FRÉDÉRIC BONNAUD — C'était impossible de ne pas montrer Le Dernier Tango à Paris dans une rétrospective Marlon Brando. Dans le programme de la Cinémathèque, il y avait un texte de présentation du film qui disait : « Il [Marlon Brando] est aussi l'homme d'un scandale : le tournage de la scène de viol du Dernier Tango à Paris, dont l'actrice Maria Schneider n'avait pas été avertie et dont elle ne s'est jamais remise. Dans sa vie privée, l'acteur a semé la mort et la désolation. Il est la représentation d'une masculinité qui demande à être questionnée aujourd'hui tant elle semble dépassée, en décalage avec l'époque. » On ne peut pas être plus clair. J'ai pensé naïvement que ce texte suffirait... C'était une erreur.
Ce film cristallise pourtant les critiques partout où il en est question. Vous n'y avez pas pensé ?
Nous aurions dû demander à Jean-François Rauger, notre directeur de la programmation, et à la critique de cinéma Murielle Joudet de présenter la séance, mais ils l'avaient déjà fait dans une émission du site Arrêt sur images... C'est une erreur car ils auraient pu lever les malentendus : si l'on regarde bien le film, Le Dernier Tango à Paris est plutôt une mise à mal de la masculinité.
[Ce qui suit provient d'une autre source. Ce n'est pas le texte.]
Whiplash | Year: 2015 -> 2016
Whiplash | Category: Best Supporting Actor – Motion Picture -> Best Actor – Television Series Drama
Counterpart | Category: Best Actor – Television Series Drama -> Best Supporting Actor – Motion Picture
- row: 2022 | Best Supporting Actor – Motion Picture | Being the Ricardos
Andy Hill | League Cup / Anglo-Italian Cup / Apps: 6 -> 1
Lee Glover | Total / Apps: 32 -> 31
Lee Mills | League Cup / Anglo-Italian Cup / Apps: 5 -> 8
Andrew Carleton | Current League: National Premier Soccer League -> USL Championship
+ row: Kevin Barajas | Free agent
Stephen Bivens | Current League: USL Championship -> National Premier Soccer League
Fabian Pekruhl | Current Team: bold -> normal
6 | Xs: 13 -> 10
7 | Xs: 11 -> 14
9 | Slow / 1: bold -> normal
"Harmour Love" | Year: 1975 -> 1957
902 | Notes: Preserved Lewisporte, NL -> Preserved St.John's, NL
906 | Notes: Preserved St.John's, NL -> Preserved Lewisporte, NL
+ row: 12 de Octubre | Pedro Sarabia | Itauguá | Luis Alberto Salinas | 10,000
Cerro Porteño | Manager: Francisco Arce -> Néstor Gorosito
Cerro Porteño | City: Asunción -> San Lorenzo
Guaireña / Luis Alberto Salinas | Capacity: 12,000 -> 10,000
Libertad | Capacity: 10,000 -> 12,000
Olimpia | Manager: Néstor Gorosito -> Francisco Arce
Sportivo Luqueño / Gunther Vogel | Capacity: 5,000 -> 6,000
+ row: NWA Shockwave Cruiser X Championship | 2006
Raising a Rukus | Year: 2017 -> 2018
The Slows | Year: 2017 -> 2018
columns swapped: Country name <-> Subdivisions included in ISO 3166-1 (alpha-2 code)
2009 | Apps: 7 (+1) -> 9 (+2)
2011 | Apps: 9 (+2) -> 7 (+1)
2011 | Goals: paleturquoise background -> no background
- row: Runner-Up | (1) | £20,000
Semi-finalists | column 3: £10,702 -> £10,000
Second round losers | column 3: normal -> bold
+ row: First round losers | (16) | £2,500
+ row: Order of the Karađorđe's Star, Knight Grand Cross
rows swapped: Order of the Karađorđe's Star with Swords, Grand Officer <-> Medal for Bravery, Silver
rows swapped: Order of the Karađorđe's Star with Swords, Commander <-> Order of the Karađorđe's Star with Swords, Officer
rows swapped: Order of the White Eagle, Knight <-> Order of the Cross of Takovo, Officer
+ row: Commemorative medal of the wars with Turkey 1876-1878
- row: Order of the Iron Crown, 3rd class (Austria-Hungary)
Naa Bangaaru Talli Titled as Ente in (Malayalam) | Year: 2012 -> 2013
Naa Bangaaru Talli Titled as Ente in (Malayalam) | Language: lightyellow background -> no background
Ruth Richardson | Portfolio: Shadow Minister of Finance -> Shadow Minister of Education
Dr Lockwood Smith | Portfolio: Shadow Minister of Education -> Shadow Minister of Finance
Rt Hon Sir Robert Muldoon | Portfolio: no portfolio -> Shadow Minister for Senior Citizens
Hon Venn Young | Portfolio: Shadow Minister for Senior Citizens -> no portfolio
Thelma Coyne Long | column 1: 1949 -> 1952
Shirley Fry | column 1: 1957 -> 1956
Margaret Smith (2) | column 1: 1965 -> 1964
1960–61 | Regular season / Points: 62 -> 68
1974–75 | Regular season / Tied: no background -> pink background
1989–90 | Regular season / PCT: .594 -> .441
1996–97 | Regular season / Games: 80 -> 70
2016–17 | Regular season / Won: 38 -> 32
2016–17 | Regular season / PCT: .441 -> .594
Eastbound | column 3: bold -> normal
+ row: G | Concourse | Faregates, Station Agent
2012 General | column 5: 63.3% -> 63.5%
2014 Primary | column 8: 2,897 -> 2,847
C'est l'histoire d'un homme paumé qui rencontre un ange exterminateur qui finira par le tuer. Par ailleurs, c'est à la Cinémathèque que Bernardo Bertolucci a présenté ses excuses : il a dit qu'il l'avait manipulée, qu'elle avait été violentée sur le plateau et qu'elle avait raison de lui en vouloir. Nous ne pouvons pas être plus honnêtes, mais ce n'était pas notre rôle de lui passer les menottes. Enfin, dire que Maria Schneider a été réellement violée est un mensonge, elle l'a dit à Mireille Dumas à la télévision. Donc ce qu'on lui a fait subir est suffisamment grave pour ne pas en rajouter.